Nine has boundless energy, can stay awake until 11pm--LOUDLY--with friends around, seems like it never needs sleep. And yet, Nines will come to a sleepover with tattered blankets and stuffed lovies they have clearly owned since their baby days. One Nine will announce with pride that his misshapen, greying, knitted square is older than all the boys there.

"Look," a Nine will shout as you walk in the room--half their conversations will be shouted--"did you know his Chewy is older than anyone else here?!"

Nine is nothing if not competitive. But it is also, quite beautifully, able to be happy when someone else wins a contest.
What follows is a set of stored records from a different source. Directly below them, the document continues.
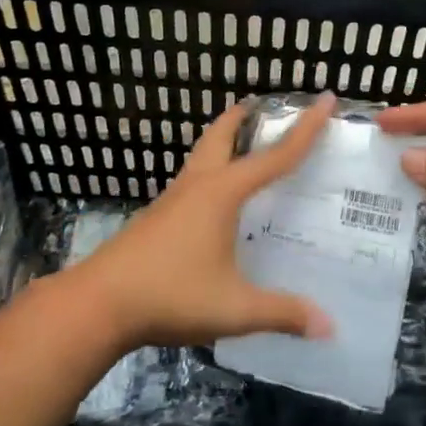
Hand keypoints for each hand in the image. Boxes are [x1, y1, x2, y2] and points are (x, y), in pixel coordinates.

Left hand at [62, 95, 337, 351]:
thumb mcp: (233, 308)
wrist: (97, 304)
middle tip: (263, 107)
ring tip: (243, 146)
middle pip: (222, 135)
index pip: (275, 156)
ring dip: (223, 142)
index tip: (325, 99)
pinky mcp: (156, 217)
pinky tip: (215, 202)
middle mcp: (198, 186)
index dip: (305, 129)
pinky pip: (192, 180)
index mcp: (222, 193)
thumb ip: (281, 313)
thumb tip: (329, 327)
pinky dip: (210, 172)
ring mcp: (172, 200)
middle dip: (244, 117)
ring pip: (202, 156)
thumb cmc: (170, 295)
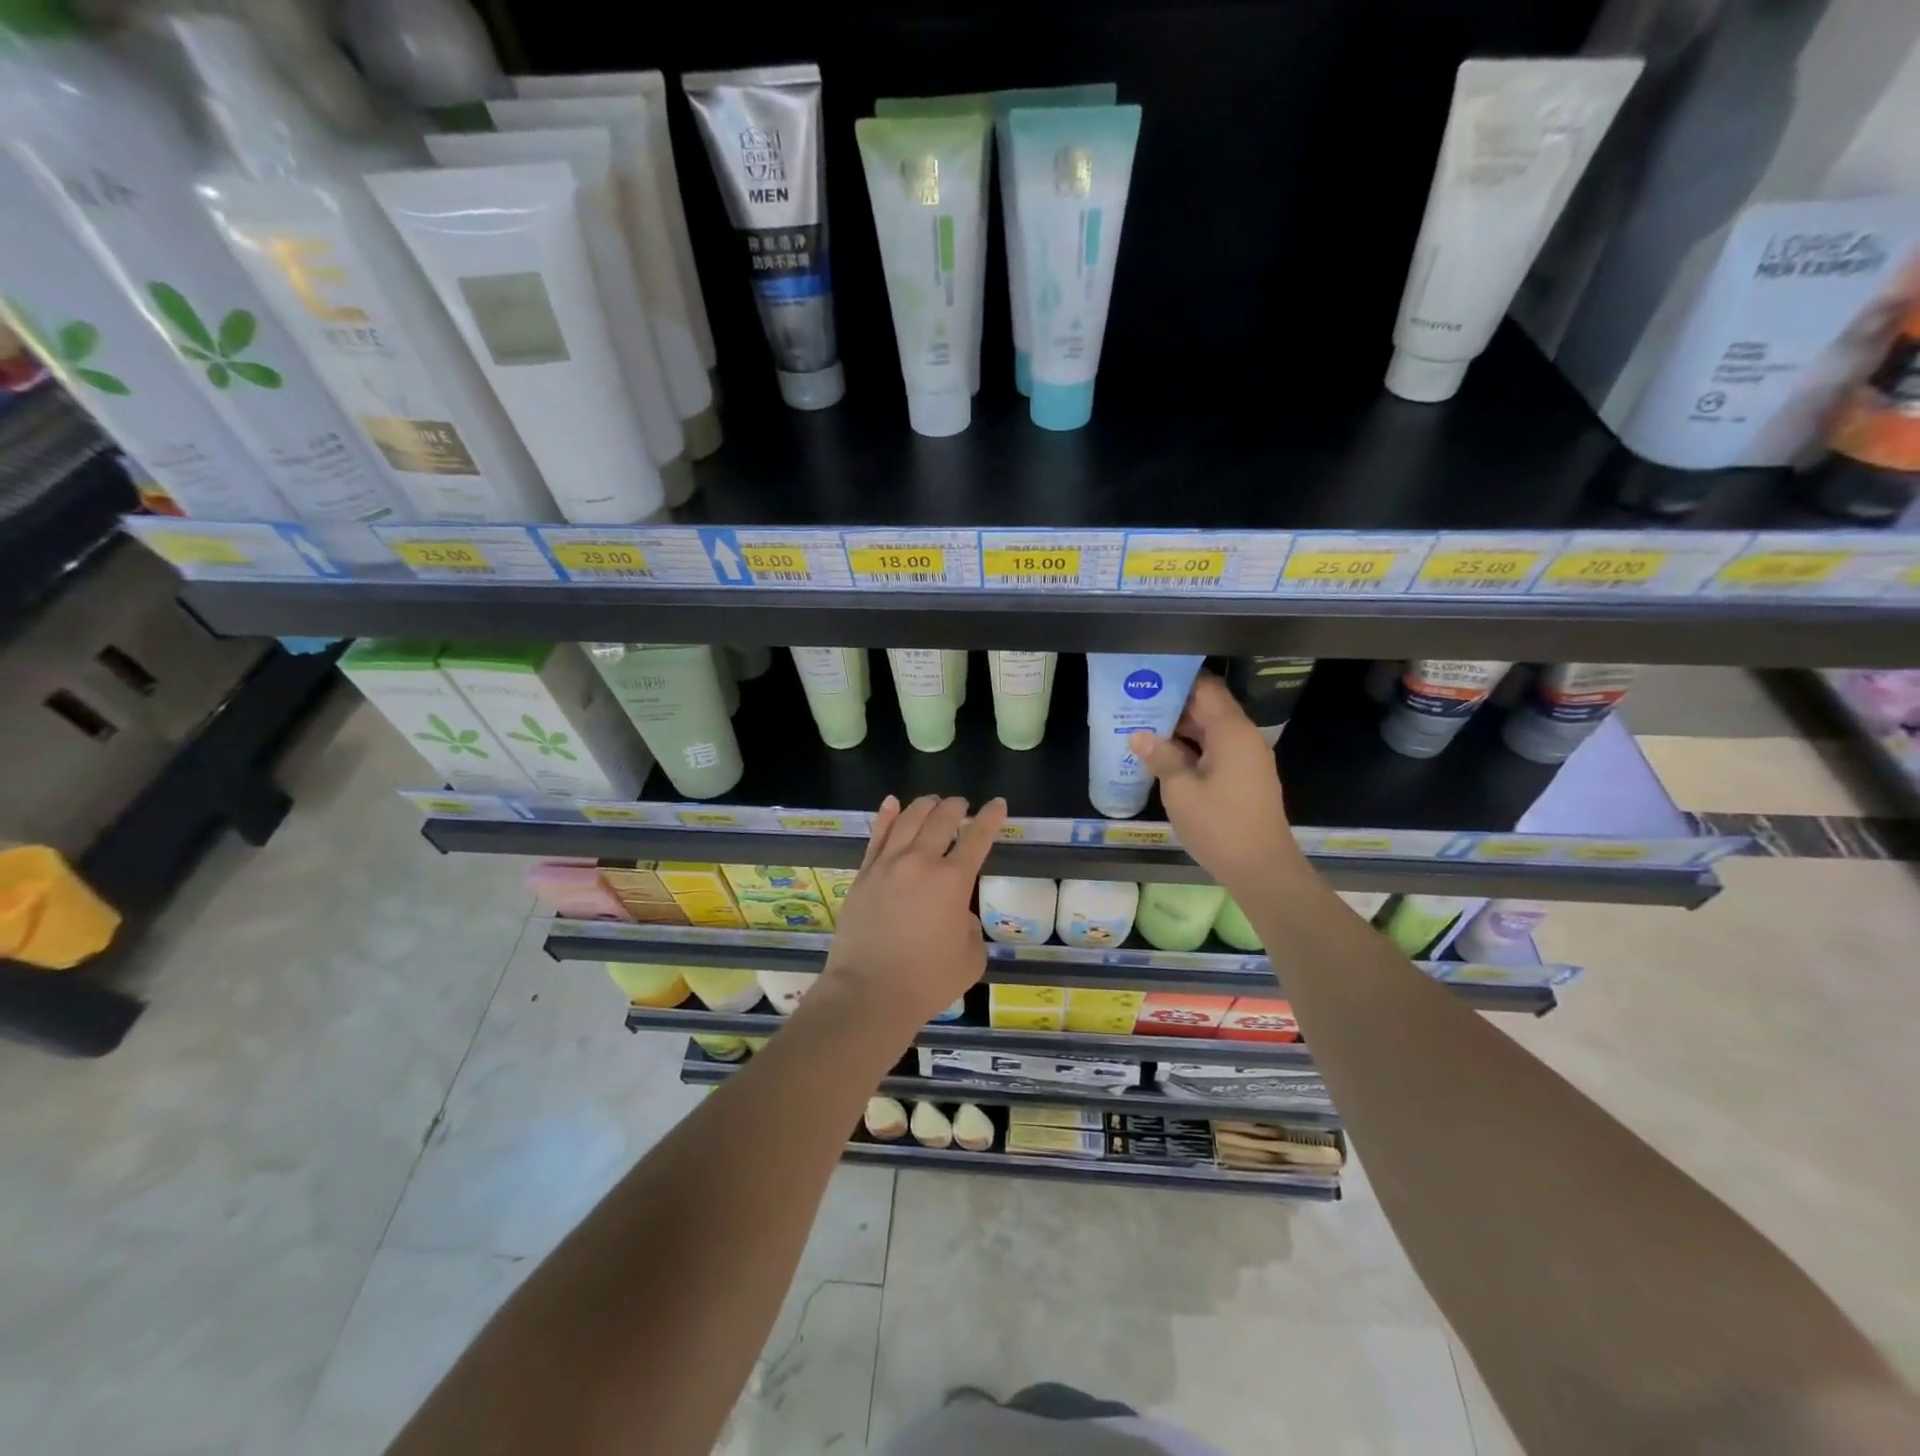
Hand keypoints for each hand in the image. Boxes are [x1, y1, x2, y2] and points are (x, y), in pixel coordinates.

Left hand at [819, 793, 1007, 1032]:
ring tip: (933, 801)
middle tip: (962, 805)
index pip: (978, 837)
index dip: (991, 817)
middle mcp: (920, 862)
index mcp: (953, 880)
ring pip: (908, 820)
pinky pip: (877, 836)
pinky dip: (887, 816)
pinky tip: (892, 803)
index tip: (998, 804)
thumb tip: (957, 914)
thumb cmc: (927, 981)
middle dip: (956, 807)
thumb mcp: (971, 958)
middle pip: (941, 820)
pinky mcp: (863, 875)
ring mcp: (887, 865)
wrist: (868, 993)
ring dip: (924, 806)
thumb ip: (970, 927)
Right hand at [1129, 674, 1304, 895]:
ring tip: (1141, 726)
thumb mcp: (1180, 790)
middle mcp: (1243, 738)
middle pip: (1208, 708)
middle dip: (1173, 704)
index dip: (1177, 680)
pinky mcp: (1244, 778)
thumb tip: (1138, 735)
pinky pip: (1215, 750)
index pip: (1206, 689)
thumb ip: (1161, 757)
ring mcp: (1246, 759)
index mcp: (1231, 732)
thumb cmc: (1220, 825)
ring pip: (1210, 731)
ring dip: (1179, 729)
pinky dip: (1191, 749)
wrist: (1262, 869)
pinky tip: (1162, 755)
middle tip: (1135, 702)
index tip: (1147, 677)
Any contest at at all.

Even one over whose lovie is oldest.

4 comments:

Ann Imig said...

This is one of the most beautifully written and true pieces I've read in the longest time.

My son turns nine in February, and I felt every word of this in my heart.

Anna See said...

i really like this post. you did a great job capturing your boy.

Tracey - Just Another Mommy Blog said...

So sweet.... 9 is pretty awesome. So is ten. 11 starts to stink a little bit (literally. Invest in deodorant)

Wendi said...

My boys are 9 and 11 and this captures them perfectly. I loved your insight into how they joke with their parents as peers, but it's not always appropriate. And the hiding under the blankets at tucking in time, too. Love this post!